*Problem statement*. Reproduce every record below word for word and include no pictures.
[Input data Boundary: Start]
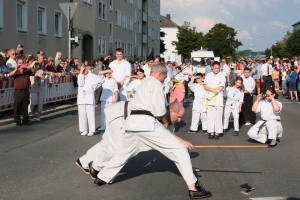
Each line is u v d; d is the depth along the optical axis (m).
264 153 8.59
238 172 6.95
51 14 25.27
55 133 10.94
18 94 12.06
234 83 11.23
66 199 5.47
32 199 5.47
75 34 16.59
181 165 5.47
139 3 57.38
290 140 10.23
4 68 13.31
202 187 5.80
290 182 6.33
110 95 11.45
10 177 6.55
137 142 5.71
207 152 8.69
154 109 5.50
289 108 18.80
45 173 6.80
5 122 12.38
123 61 11.59
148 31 64.56
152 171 6.95
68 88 18.52
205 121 11.46
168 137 5.48
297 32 58.91
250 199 5.48
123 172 6.89
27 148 8.88
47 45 24.73
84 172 6.86
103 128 11.59
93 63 21.31
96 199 5.47
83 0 31.41
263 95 9.59
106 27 38.91
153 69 5.74
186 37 69.81
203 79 11.50
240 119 13.62
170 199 5.48
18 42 21.03
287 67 28.75
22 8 21.72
[Input data Boundary: End]
*Written solution*.
Each line is u v d; d is the depth along the optical axis (m).
264 153 8.59
238 172 6.95
51 14 25.27
55 133 10.94
18 94 12.06
234 83 11.23
66 199 5.47
32 199 5.47
75 34 16.59
181 165 5.47
139 3 57.38
290 140 10.23
4 68 13.31
202 187 5.80
290 182 6.33
110 95 11.45
10 177 6.55
137 142 5.71
207 152 8.69
154 109 5.50
289 108 18.80
45 173 6.80
5 122 12.38
123 61 11.59
148 31 64.56
152 171 6.95
68 88 18.52
205 121 11.46
168 137 5.48
297 32 58.91
250 199 5.48
123 172 6.89
27 148 8.88
47 45 24.73
84 172 6.86
103 128 11.59
93 63 21.31
96 199 5.47
83 0 31.41
263 95 9.59
106 27 38.91
153 69 5.74
186 37 69.81
203 79 11.50
240 119 13.62
170 199 5.48
18 42 21.03
287 67 28.75
22 8 21.72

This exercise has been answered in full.